Abdullah was born two months prematurely with a complicated heart defect. Lama and her husband realized they would need to fight for his life. “I was afraid. Abdullah’s condition wasn’t good and he lost weight,” Lama said. “I prayed to God for help and after a doctor at Shifa Hospital recommended that we send him to Israel for treatment, we reached out for assistance.”

According to Dr. Evyatar Hubara, senior physician in the Pediatric Intensive Care Unit at Sheba:
“The doctors in Gaza performed the wrong operation on Abdullah when he was two months old.
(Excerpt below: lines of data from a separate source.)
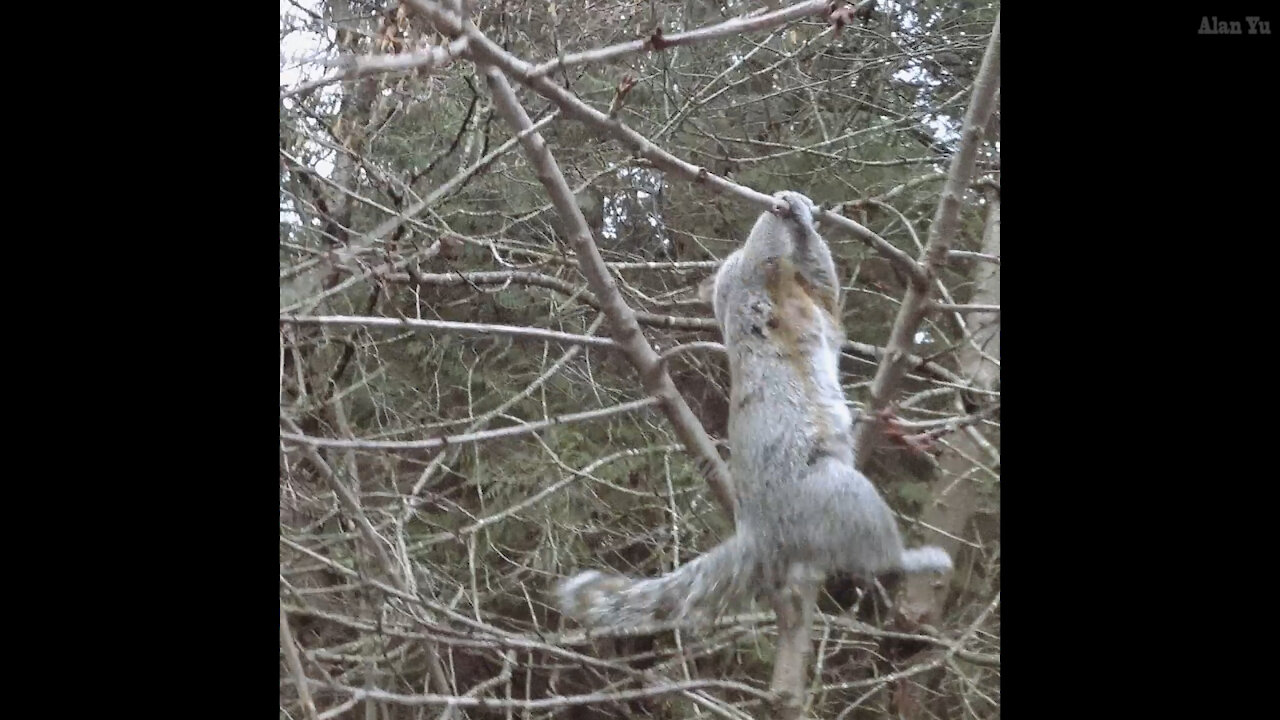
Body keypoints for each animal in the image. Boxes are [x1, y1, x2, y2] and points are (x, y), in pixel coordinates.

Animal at [552, 190, 952, 627]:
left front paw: (801, 219)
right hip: (835, 494)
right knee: (876, 556)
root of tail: (760, 535)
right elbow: (792, 268)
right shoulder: (767, 290)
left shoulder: (804, 302)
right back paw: (912, 559)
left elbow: (823, 285)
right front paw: (790, 214)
A week after the operation, his condition began to deteriorate, and a week later he reached us. In the first few hours, we needed to stabilize him and keep his blood pressure steady with medication. When he was stable, we started to look into the problem. From the beginning, we explained each step to his mother, and she trusted us with her son. Eventually, we found that Abdullah was suffering from aortic valve stenosis.”

Every year, Sheba treats around 500 children from the Gaza Strip and another 2,700 children from the West Bank.

“It matters little if a child comes to us from Gaza, Nablus, or Tiberias,” said Dr. Itai Pessach, Director of the Edmond and Lily Safra Children’s Hospital.

“I’m happy to say that the external tensions did not affect our work, and there was no friction between the staff and the patients. The good of the patient always comes before everything else, and we all share a common goal – to make the patient better. A patient needs to feel secure, and that’s what we do. Sheba is a home for all patients.”